This has been a very hard week for me.. Last Friday I had an Ablation of the heart... The procedure went well. And I was terribly glad that I opted to stay the night in the hospital because at 6 am the next morning my punctures began to bleed.. and from there it has been one thing after another. But in all I am thankful that God had me to spend that night in the hospital because through all of this week it seems the enemy has been after me.. But God showed me his great mercy and love!
Over last weekend~ I was blessed to be able to watch our church service online.. Although I truly missed seeing my precious friends who are such a comfort to me.. Lynn drove out after church and picked up a delicious Chinese dinner for us.. chicken and cashew... yum.
Monday.. I was somewhat fearful regarding my wounds.. as I bound them with gauze I would notice they were not healing as I had hoped.. but God was good. I prayed the verse from Colossians 1:17 Jesus is before all things and in Him all things hold together. That verse has been a mainstay with me.... especially in 2011 when I had a mainline hysterectomy and I was afraid to move!!. That first day following the surgery a pastor on tv taught that verse and I cannot explain the comfort and peace it gave me. The same was true last Monday. I knew He was holding me in His arms and that I was safe!
Tuesday was my 75th birthday and I was feeling really good. I especially enjoyed all the birthday wishes I received on Facebook. I made it my purpose to write a special note to each of the 88 folks who wrote to me.. It was a lovely day... Thank you, Lord!

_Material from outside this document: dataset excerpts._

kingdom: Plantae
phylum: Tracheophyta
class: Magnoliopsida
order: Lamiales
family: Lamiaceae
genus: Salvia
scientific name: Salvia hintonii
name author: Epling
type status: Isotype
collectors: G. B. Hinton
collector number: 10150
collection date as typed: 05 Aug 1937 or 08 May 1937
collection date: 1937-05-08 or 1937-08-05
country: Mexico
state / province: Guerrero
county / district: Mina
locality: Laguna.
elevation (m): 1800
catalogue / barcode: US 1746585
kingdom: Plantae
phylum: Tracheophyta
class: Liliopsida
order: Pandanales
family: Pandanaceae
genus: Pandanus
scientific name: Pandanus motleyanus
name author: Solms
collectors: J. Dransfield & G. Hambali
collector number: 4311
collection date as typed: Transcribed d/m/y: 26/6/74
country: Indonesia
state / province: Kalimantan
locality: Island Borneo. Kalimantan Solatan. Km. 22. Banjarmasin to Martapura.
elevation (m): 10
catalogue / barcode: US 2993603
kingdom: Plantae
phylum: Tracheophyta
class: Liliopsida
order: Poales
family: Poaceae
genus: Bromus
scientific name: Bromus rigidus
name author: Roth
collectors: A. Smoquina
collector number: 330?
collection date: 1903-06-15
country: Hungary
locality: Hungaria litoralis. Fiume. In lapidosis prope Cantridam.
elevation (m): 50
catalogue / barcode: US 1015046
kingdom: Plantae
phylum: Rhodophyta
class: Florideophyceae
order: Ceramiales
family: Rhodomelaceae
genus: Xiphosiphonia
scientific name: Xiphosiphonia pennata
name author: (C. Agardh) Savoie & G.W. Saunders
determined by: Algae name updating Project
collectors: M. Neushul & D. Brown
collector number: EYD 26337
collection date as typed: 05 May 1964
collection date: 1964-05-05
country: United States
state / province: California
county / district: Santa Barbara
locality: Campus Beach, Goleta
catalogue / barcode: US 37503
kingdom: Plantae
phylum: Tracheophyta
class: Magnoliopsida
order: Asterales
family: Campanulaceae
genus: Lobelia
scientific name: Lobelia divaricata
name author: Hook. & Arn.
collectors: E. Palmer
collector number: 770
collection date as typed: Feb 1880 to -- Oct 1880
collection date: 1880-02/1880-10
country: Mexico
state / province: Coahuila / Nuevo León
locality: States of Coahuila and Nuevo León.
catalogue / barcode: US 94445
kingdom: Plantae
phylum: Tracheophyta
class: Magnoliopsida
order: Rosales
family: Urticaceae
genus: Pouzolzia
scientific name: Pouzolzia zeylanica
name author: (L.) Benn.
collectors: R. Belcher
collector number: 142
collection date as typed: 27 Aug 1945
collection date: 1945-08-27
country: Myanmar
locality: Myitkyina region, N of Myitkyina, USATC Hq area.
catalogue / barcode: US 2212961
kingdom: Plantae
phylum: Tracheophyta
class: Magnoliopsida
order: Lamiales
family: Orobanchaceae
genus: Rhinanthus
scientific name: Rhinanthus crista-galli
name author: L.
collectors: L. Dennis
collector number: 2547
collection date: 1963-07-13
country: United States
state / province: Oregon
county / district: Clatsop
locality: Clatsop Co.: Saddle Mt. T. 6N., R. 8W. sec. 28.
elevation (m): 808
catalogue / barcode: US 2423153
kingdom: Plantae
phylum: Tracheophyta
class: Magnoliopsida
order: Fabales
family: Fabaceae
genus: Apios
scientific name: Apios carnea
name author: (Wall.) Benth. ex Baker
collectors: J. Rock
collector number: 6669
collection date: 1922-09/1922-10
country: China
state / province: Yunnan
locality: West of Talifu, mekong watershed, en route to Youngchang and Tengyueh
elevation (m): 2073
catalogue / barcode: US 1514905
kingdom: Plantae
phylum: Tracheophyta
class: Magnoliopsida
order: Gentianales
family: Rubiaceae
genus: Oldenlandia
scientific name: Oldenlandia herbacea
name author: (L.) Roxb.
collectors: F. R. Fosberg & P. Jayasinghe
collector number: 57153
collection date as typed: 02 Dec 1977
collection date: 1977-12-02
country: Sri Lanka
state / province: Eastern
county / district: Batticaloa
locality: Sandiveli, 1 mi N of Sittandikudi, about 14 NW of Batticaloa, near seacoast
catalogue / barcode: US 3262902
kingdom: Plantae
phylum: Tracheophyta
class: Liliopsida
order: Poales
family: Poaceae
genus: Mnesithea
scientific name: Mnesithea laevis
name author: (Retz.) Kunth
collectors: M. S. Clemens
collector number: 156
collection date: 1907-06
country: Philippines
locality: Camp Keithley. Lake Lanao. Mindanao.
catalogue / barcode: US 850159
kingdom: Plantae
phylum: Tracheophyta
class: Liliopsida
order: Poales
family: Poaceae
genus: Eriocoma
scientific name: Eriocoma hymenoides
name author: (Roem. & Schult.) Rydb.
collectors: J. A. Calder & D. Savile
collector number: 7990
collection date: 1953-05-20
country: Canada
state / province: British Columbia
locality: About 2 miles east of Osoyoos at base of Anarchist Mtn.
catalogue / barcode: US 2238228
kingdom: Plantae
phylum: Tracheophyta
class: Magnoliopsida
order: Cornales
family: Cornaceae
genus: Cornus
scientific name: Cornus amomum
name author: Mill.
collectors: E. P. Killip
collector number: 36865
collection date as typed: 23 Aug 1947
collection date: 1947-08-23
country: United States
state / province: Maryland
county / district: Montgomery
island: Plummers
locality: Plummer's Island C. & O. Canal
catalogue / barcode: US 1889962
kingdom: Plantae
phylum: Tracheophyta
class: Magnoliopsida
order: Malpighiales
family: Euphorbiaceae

Wednesday.. I was not feeling that great.. I felt the enemy was not happy with the joy I had been experiencing.. I felt pretty low and couldn't figure out why!
Thursday... when hubs checked my punctures.. he saw red around the wounds and was quite concerned.. I took a shower and attended to the wounds,, then left for Express Care.. sure enough I had two sources of infection.. on both punctures. Now I am taking so much more meds than before... but am thankful for knowing the truth and attending to it. I pray we started treatment in time..
Today, I am feeling better.. I am glad I have plenty of medicine ahead of me.. I pray this infection completely banishes in the name of Jesus, my Lord!! I have absolutely no reason to believe that He will not be by my side throughout the rest of my recovery. I am glad to feel so good that I will be able to go to the prayer group we attend every first Friday. This week it is the second week due to last week's holiday!! I lead the prayer and provide the praise song.. That is one thing I must really think about... But I know the Lord will provide.... God bless you, all, and have a lovely weekend!!!